Dans cette hypothèse, la juridiction des mineurs est donc dans l’obligation de déclarer le mineur pénalement irresponsable, faute de discernement.

Mais est-ce à dire que le mineur est également responsable civilement ? Est-ce que pour autant la victime n’est pas en droit d’obtenir indemnisation ?

Même si le mineur est déclaré irresponsable pénalement, il demeure responsable civilement si les conditions de la responsabilité civile sont réunies : une faute, un préjudice et un lien de causalité.

L’article 414-3 du Code civil précise d’ailleurs que « celui qui a causé un dommage à autrui alors qu’il était sous l’empire d’un trouble mental n’en est pas moins obligé à réparation ».

Ainsi, ces dispositions du Code civil s’appliquent au majeur irresponsable pénalement ou au mineur irresponsable pénalement, dans le cas où cette personne était atteinte, selon l’article 122-1 du Code pénal, au moment des faits, d’un trouble psychique ou neuropsychique ayant aboli son discernement ou le contrôle de ses actes.

La victime peut donc obtenir réparation de ses préjudices sur le fondement de l’article 414-3 du Code civil, et ce même si le mineur auteur des faits est déclaré pénalement irresponsable pénalement.

Concernant les majeurs déclarés irresponsables pénalement, le Code de procédure pénale prévoit que la victime, s’étant constituée partie civile, peut demander, selon le stade procédural, à la juridiction suivante de se prononcer sur la responsabilité civile de la personne et de statuer sur les demandes de dommages et intérêts :
- A la chambre de l’instruction, à l’occasion du prononcé d’un arrêt de déclaration d’irresponsabilité pénale pour cause de trouble mental, selon l’article 706-125 du CPP ;
- A la cour d’assises, sans l’assistance du jury, après le prononcé de l’arrêt portant déclaration d’irresponsabilité pénale pour cause de trouble mental, selon l’article 706-131 du CPP ;
- Au tribunal correctionnel, à l’occasion du prononcé d’un jugement de déclaration d’irresponsabilité pénale pour cause de trouble mental, selon l’article 706-133 du CPP.

Mais, alors qu’en est-il des juridictions pénales des mineurs ?

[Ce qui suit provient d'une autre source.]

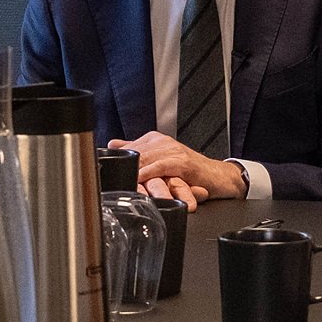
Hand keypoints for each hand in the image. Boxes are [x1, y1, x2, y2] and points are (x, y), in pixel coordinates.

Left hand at [114, 133, 242, 208]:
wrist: (218, 178)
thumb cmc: (190, 173)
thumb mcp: (160, 161)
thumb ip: (138, 151)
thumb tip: (113, 144)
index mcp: (155, 140)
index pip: (128, 148)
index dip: (115, 161)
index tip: (102, 170)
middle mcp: (163, 142)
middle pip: (134, 153)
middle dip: (120, 165)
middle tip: (105, 177)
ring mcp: (173, 151)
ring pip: (145, 159)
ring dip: (131, 171)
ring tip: (118, 181)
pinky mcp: (183, 162)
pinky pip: (161, 166)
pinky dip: (149, 172)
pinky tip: (138, 178)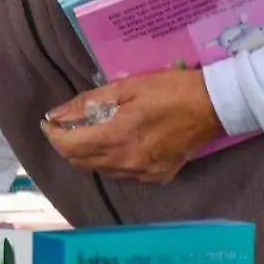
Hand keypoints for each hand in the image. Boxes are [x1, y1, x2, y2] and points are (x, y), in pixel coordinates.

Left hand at [41, 70, 224, 184]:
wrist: (215, 106)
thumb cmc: (170, 89)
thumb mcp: (127, 87)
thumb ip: (89, 102)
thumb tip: (57, 114)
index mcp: (117, 137)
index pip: (69, 146)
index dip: (53, 135)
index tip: (49, 122)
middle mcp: (127, 162)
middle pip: (80, 162)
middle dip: (67, 143)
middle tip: (68, 123)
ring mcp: (143, 173)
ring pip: (100, 169)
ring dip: (87, 153)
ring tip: (91, 130)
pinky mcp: (157, 177)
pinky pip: (121, 173)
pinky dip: (110, 160)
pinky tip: (116, 141)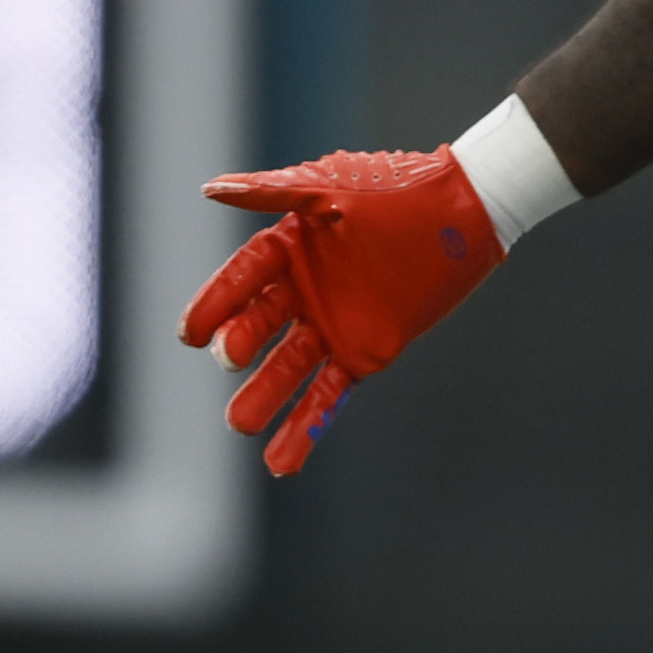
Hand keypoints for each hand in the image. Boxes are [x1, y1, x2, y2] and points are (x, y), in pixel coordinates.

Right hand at [176, 147, 510, 476]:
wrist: (462, 212)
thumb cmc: (396, 190)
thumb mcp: (328, 188)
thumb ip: (271, 193)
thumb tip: (210, 191)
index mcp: (288, 249)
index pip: (242, 280)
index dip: (216, 303)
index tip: (190, 333)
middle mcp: (303, 292)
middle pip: (260, 325)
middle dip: (240, 345)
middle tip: (229, 359)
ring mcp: (332, 325)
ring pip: (288, 367)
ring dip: (264, 396)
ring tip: (239, 423)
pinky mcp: (364, 353)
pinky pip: (329, 395)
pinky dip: (306, 428)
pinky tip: (279, 464)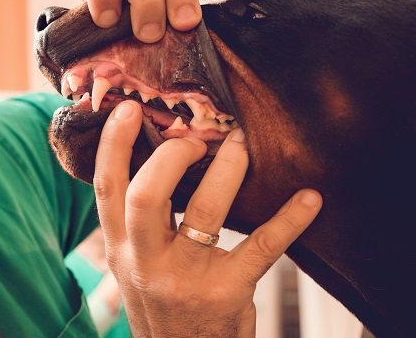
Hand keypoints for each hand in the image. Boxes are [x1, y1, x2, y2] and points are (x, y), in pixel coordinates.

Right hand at [93, 101, 321, 336]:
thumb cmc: (162, 306)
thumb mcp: (134, 267)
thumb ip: (139, 223)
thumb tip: (157, 161)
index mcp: (120, 250)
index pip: (106, 189)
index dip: (113, 144)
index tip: (128, 108)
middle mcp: (144, 262)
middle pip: (145, 194)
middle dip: (171, 155)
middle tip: (196, 139)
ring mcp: (184, 278)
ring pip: (203, 212)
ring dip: (226, 170)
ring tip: (240, 144)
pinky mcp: (225, 292)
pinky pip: (260, 247)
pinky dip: (288, 219)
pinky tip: (309, 199)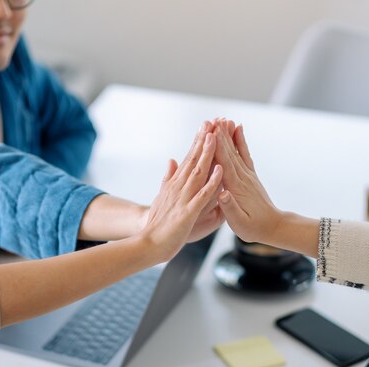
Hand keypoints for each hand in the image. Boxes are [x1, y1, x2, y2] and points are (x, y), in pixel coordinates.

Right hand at [140, 128, 222, 261]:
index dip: (198, 142)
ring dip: (207, 154)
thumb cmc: (157, 223)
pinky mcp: (187, 212)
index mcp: (175, 184)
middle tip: (212, 121)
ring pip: (197, 172)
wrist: (148, 243)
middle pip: (193, 160)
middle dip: (203, 140)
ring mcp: (183, 199)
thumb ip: (168, 177)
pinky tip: (220, 171)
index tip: (206, 126)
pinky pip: (202, 196)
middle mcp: (178, 187)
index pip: (189, 158)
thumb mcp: (162, 196)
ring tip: (215, 136)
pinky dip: (211, 183)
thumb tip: (172, 160)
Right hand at [213, 119, 281, 243]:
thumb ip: (230, 208)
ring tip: (222, 118)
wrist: (274, 227)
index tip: (209, 135)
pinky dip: (241, 141)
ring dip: (229, 134)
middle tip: (212, 120)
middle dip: (220, 136)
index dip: (216, 149)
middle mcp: (242, 178)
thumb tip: (222, 194)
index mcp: (236, 189)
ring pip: (236, 151)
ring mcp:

En réalité, aucun texte du Code de procédure pénale ne prévoit pour les victimes d’un mineur déclaré pénalement irresponsable la possibilité de demander de se prononcer sur la responsabilité civile de ce mineur et de demander de statuer sur les demandes de dommages et intérêts, contrairement aux dispositions su évoquées applicables aux majeurs irresponsables pénalement.

C’est ce qui explique pourquoi la Cour de cassation a cassé l’arrêt du 19 avril 2016 prononcé par la chambre spéciale des mineurs de la cour d’appel de Rouen, qui s’était considérée à tort compétente pour trancher les demandes de Mme X, mais tout en les rejetant considérant qu’elle ne justifiait pas du lien de causalité entre les préjudices invoqués et la faute du mineur Dorian.

Par arrêt du 8 juin 2017, la Cour de cassation rappelle le principe suivant :
« Attendu qu’il se déduit de ces textes qu’en l’absence de disposition spécifique le prévoyant, la juridiction pénale qui déclare un mineur pénalement irresponsable au motif qu’il était privé de discernement au moment de la commission des faits n’a pas compétence pour statuer sur sa responsabilité civile ni celle de ses ayants-droit  ; que l’examen des conséquences civiles relève alors de la seule compétence des juridictions civiles  ; ».

Si la juridiction pénale des mineurs est incompétente pour statuer sur la responsabilité civile d’un mineur déclaré irresponsable pénalement, la Cour de cassation précise que seules les juridictions civiles sont compétentes, à savoir le tribunal d’instance ou le tribunal de grande instance, ce en fonction du montant de la demande.

Ainsi, rien n’est perdu pour Madame X…qui devra saisir les juridictions civiles, qui auront la tâche de statuer sur le fondement de l’article 414-3 du Code civil, afin de déterminer l’indemnisation qui revient à la maman et sa fille.